Mildred looked at Big Mary and nodded to her.
“By His name and by His rightness. You fuck.” Big Mary said.
Then the big voice spoke for the last time…
And Tawno screamed, sucked into the bottle like smoke.
Big Mary slipped something into the bottle then quickly corked it.
It was a note. It read:
DO NOT OPEN. EVER. PLEASE.
Big Mary tapped the cork down till it was flat against the lip of the bottle.
June 17th, 1979
Santa Monica, CA.
Mildred stood at the end of the pier staring out at the waves. She waited until the biggest one rolled back out, then pitched the bottle into the sea with all her might.

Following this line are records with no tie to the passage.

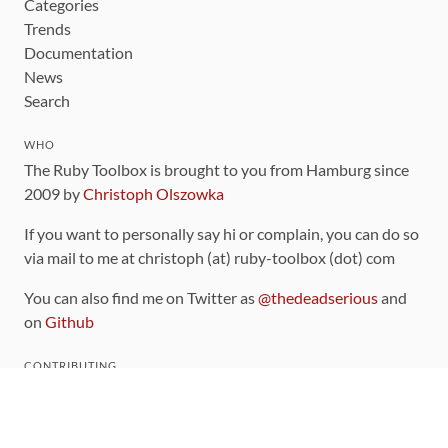
Categories
Trends
Documentation
News
Search
WHO
The Ruby Toolbox is brought to you from Hamburg since
2009 by
Christoph Olszowka
If you want to personally say hi or complain, you can do so
via mail to me at christoph (at) ruby-toolbox (dot) com
You can also find me on Twitter as
@thedeadserious
and
on
Github
CONTRIBUTING
You can find the source code for this site
on github
.
The categorization of gems is handled via the
catalog
,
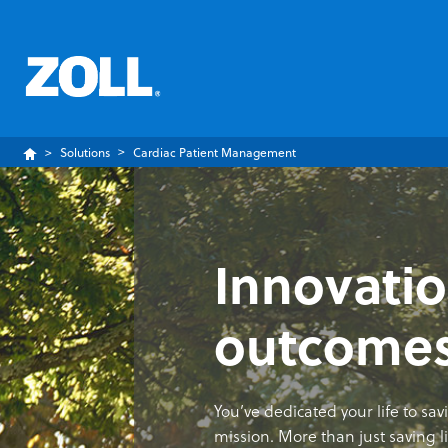
Solutions
Cardiac Patient Management
Innovatio
outcome
You’ve dedicated your life to sa
mission. More than just saving liv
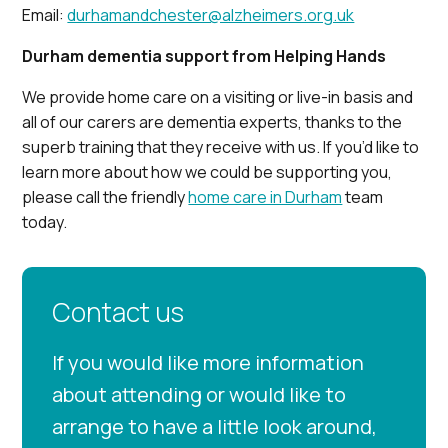
Email:
durhamandchester@alzheimers.org.uk
Durham dementia support from Helping Hands
We provide home care on a visiting or live-in basis and
all of our carers are dementia experts, thanks to the
superb training that they receive with us. If you’d like to
learn more about how we could be supporting you,
please call the friendly
home care in Durham
team
today.
Contact us
If you would like more information
about attending or would like to
arrange to have a little look around,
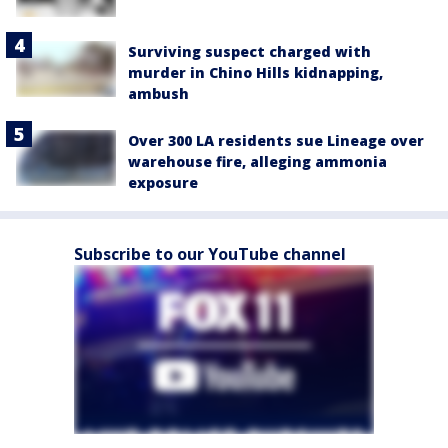
Surviving suspect charged with
murder in Chino Hills kidnapping,
ambush
Over 300 LA residents sue Lineage over
warehouse fire, alleging ammonia
exposure
Subscribe to our YouTube channel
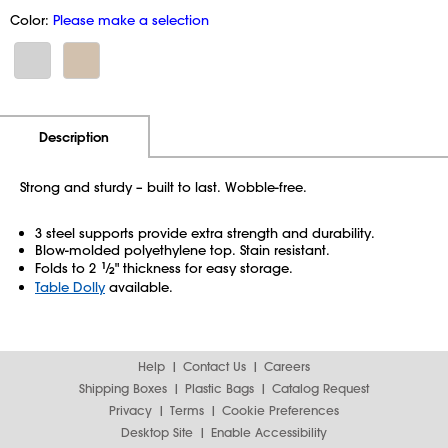
Color:
Please make a selection
Additional Information
Pricing
Description
Strong and sturdy – built to last. Wobble-free.
3 steel supports provide extra strength and durability.
Blow-molded polyethylene top. Stain resistant.
Folds to 2
1
⁄
" thickness for easy storage.
2
Table Dolly
available.
Help
Contact Us
Careers
Shipping Boxes
Plastic Bags
Catalog Request
Privacy
Terms
Cookie Preferences
Desktop Site
Enable Accessibility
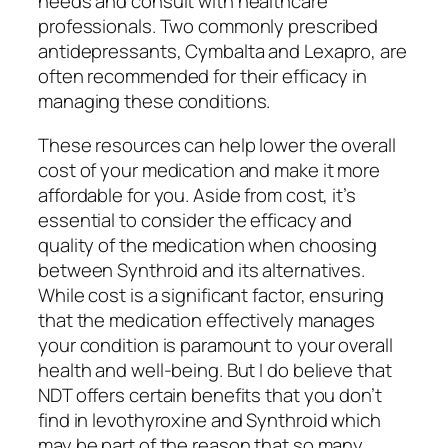
needs and consult with healthcare
professionals. Two commonly prescribed
antidepressants, Cymbalta and Lexapro, are
often recommended for their efficacy in
managing these conditions.
These resources can help lower the overall
cost of your medication and make it more
affordable for you. Aside from cost, it’s
essential to consider the efficacy and
quality of the medication when choosing
between Synthroid and its alternatives.
While cost is a significant factor, ensuring
that the medication effectively manages
your condition is paramount to your overall
health and well-being. But I do believe that
NDT offers certain benefits that you don’t
find in levothyroxine and Synthroid which
may be part of the reason that so many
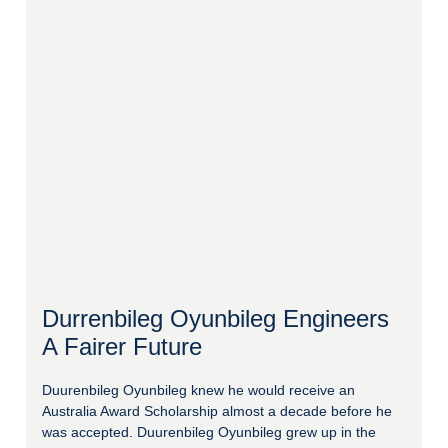
Durrenbileg Oyunbileg Engineers
A Fairer Future
Duurenbileg Oyunbileg knew he would receive an
Australia Award Scholarship almost a decade before he
was accepted. Duurenbileg Oyunbileg grew up in the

“Fewer stones are better.” She said.
She stood there a long time in the moonlight, watching the bottle being carried out to sea. She watched till it disappeared from the horizon, long gone.
Then she stood there, salt wind ruffling her white hair…and watched some more.
June 17th, 1979
Marengo Arms Apartments (Room 301)
The sound of a key in a lock.
The door opened, Stan entered the apartment.
“Alice? Where’s the fucking cat?” Stan said.